Sonny more than makes up for all this niceness. Sonny is a Magick-obsessed, ageing hippy speed-freak who has 'LIVE' and 'EVIL' tattooed on his chest and fancies himself the new Charles Manson. Somehow he's gathered about him a commune of three young runaways - Berlin ice queen Inga, permanently stoned Rosa and the enigmatic Wanda, supposedly a bit on the simple side but blessed of natural occult gifts. A virgin, Wanda is blissfully unaware that Sonny intends to rape and human sacrifice her in the tomb in order to experience 'The Power'. Anyhow, this crew are encamped in the caves of the Valley of Jinn and forever spouting scary mumbo jumbo while bothering the archaeologists for a peek into the tomb. A fourth member, inoffensive Danish peacenik Jorgen, briefly joined them at the same time as Inga but that was just so he could argue with Sonny and wind up as ghoul-food, something he graciously accomplishes by the close of chapter two.
Also flitting in and out of the story are Moshe Leor of Israeli intelligence and the mysterious Arab spy Leliah who wears a veil, likes T. Rex and may be behind all the recent attempts on his life. She swears otherwise and they enjoy a passionate dalliance but ... will he ever be able to trust her? With Sheikh Ahmid goon squad on his trail now is not a good time for Moshe to get romantically involved with anyone, least of all a pro-Palestinian who might be trying to set him up. The Sheikh's boys don't mess about, you know. Electrodes applied to the testicles, that kind of caper. Best make sure he doesn't let them take him captive, then ...

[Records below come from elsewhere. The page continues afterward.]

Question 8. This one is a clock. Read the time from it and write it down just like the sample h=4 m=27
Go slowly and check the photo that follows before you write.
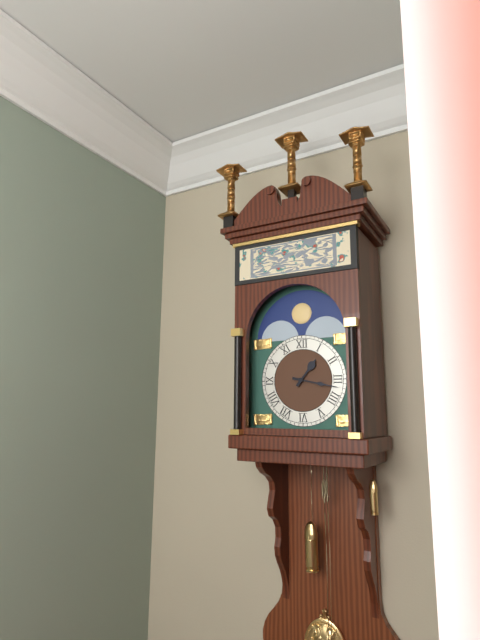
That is h=1 m=17
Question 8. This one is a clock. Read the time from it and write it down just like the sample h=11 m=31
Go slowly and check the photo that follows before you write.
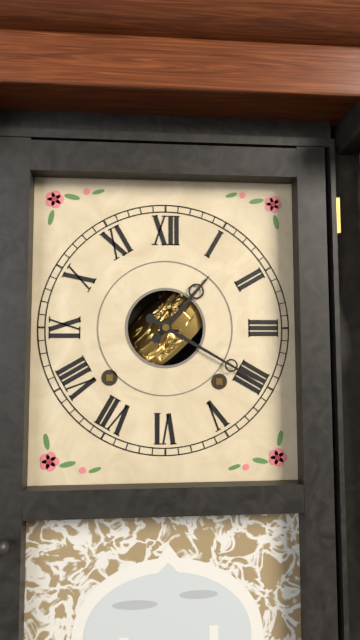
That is h=1 m=20
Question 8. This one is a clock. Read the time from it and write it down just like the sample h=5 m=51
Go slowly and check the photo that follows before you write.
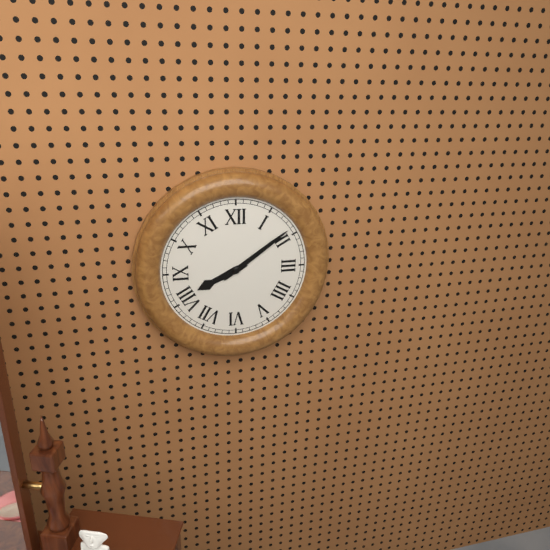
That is h=8 m=9
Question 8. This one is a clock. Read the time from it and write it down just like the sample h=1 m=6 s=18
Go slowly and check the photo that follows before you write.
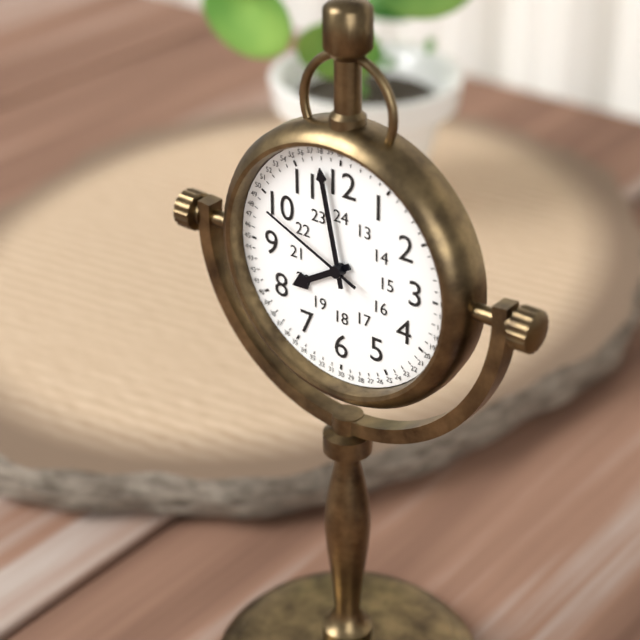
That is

So: entrail-devouring monsters, long haired occult weirdies, human sacrifice, international terrorism. Ronson skillfully brings these plot-lines together for the gripping latter stages of the novel and those who've survived thus far find themselves trapped in the labyrinthine tunnels at the mercy of the insatiable GHOUL!

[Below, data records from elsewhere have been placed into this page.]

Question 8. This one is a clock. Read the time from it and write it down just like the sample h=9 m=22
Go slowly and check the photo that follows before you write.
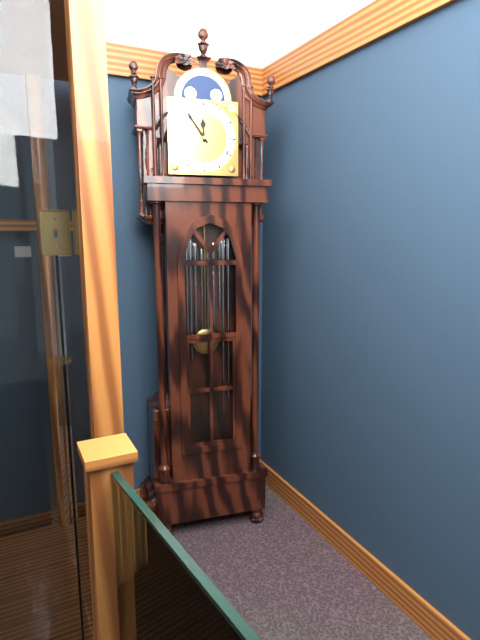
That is h=11 m=54
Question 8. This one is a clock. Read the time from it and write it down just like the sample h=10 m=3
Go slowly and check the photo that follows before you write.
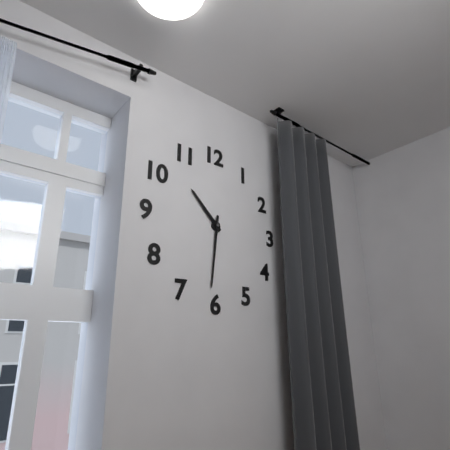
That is h=10 m=31
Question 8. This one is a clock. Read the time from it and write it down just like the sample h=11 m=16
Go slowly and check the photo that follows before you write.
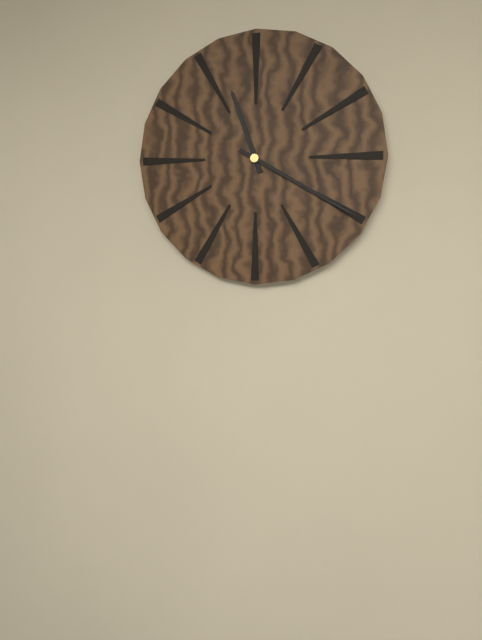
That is h=11 m=20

After attempting, and failing abysmally, to make a decent start on Mammoth Best New Horror #17, it's barnstorming thrill reads like this restore my faith in horror lit!
From the first, I set myself against "literature"; the story was the thing, and no amount of style could persuade me to select a story that lacked genuine, unadulterated horror. For those who wanted something high-brow there was plenty.
Post by doomovertheworld on Mar 4, 2016 7:52:48 GMT
I would agree that it needed more ghoul action. At times it felt more like an adventure book than a horror one. However, saying that i was never bored with it. The ending felt rather abrupt and was setting it up for a sequel (which to the best of my knowledge never arrived). The cover art is awesome though.